[Task inputs Boundary: Start]

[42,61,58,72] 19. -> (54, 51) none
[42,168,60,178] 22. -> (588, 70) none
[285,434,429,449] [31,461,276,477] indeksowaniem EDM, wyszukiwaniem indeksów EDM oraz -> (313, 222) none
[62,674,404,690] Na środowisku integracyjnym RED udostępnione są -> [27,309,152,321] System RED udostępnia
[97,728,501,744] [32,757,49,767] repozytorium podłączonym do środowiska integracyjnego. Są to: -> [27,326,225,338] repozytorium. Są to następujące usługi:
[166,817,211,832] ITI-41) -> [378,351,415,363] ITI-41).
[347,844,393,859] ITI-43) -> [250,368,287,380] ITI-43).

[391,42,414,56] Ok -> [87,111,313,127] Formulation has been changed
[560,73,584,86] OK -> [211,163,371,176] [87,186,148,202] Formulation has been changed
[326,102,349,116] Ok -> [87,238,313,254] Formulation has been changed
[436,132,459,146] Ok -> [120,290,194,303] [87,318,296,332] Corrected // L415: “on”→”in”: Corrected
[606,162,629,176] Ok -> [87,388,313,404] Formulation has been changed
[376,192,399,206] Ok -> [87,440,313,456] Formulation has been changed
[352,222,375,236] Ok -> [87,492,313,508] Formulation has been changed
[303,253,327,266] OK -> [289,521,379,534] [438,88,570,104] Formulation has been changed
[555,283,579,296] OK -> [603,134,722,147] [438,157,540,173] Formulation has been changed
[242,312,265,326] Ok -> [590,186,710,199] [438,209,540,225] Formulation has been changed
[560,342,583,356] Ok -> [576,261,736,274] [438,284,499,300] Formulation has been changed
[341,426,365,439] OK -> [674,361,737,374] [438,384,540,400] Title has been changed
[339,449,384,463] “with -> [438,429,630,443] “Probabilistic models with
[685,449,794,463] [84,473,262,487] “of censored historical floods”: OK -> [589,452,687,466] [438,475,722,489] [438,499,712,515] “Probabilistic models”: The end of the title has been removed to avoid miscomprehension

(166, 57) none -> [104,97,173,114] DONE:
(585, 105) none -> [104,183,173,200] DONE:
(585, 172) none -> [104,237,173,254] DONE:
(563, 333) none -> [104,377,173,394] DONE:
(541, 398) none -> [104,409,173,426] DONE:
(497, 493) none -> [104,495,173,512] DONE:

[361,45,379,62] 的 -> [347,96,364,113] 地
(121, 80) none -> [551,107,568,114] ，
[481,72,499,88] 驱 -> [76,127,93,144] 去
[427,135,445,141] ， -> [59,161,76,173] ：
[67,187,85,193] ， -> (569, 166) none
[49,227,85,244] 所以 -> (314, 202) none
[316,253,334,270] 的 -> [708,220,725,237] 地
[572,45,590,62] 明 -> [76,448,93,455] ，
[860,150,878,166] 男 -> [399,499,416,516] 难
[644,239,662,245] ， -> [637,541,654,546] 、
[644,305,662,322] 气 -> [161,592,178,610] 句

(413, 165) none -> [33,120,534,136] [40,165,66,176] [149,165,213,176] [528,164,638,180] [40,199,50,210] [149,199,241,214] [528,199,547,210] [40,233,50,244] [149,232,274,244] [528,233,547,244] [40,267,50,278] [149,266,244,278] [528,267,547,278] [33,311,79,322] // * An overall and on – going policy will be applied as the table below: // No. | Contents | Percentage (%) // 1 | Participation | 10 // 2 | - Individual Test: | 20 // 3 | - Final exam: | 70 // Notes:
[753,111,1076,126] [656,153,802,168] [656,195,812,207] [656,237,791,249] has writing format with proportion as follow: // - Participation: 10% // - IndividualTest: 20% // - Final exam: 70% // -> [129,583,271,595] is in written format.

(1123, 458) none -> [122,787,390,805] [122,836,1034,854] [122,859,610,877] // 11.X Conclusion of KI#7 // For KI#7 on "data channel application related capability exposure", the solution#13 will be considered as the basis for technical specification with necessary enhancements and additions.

[Task inputs Boundary: End]

Return all lines from the material that contain "with".

[339,449,384,463] “with -> [438,429,630,443] “Probabilistic models with
[753,111,1076,126] [656,153,802,168] [656,195,812,207] [656,237,791,249] has writing format with proportion as follow: // - Participation: 10% // - IndividualTest: 20% // - Final exam: 70% // -> [129,583,271,595] is in written format.
(1123, 458) none -> [122,787,390,805] [122,836,1034,854] [122,859,610,877] // 11.X Conclusion of KI#7 // For KI#7 on "data channel application related capability exposure", the solution#13 will be considered as the basis for technical specification with necessary enhancements and additions.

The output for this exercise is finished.